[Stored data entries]
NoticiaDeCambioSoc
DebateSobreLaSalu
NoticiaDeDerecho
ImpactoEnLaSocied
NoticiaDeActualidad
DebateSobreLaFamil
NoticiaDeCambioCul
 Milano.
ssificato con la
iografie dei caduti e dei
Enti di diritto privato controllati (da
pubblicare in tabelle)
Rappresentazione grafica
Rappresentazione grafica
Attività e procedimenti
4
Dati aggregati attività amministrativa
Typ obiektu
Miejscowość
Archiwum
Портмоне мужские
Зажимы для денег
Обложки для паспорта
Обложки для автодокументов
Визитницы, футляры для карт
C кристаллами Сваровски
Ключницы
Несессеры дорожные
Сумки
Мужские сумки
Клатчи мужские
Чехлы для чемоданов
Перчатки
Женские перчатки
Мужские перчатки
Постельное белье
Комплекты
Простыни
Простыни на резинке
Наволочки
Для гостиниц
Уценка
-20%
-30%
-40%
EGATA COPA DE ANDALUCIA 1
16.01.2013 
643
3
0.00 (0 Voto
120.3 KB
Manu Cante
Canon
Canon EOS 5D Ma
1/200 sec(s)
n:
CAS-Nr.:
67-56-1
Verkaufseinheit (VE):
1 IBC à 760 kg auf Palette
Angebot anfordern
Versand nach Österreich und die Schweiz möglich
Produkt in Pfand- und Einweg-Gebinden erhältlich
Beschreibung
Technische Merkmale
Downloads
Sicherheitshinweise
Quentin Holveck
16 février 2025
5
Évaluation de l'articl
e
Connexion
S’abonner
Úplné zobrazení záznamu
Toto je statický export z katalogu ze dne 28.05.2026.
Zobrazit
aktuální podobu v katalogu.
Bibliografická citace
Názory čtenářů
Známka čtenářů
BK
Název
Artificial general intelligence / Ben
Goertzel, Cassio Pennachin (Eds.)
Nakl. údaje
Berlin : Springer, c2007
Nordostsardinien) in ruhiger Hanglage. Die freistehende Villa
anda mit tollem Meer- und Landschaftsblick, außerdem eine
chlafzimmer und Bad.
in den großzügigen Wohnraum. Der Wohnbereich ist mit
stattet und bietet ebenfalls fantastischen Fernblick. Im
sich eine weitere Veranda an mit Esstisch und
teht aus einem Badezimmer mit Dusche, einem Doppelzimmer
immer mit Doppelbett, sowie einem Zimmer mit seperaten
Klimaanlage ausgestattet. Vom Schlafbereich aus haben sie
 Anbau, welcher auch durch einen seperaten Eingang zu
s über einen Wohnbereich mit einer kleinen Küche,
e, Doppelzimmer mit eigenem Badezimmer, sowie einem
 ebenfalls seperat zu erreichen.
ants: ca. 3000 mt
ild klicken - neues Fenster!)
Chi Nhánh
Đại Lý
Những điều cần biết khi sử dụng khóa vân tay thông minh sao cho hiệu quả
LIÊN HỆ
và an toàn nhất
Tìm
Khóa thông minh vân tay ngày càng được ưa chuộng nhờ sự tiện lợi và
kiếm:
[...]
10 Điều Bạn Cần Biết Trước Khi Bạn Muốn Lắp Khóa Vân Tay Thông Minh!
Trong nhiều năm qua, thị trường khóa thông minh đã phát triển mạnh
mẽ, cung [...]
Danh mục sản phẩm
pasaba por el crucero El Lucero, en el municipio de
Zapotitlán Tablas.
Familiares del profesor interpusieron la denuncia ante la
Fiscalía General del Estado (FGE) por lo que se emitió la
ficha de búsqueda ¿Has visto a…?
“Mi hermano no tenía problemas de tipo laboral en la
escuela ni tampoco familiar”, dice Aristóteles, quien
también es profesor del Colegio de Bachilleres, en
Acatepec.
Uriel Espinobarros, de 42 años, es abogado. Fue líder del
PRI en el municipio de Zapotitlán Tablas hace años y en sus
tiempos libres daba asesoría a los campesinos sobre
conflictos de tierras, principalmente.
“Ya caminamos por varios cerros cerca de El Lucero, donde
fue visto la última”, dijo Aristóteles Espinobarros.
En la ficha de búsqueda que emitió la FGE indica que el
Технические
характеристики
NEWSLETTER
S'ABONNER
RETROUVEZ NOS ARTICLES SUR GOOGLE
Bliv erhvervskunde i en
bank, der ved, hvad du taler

YOUR GOAL — Show all lines from the data above in which the word "emitió" appears.

EXERCISE RESULT —
Fiscalía General del Estado (FGE) por lo que se emitió la
En la ficha de búsqueda que emitió la FGE indica que el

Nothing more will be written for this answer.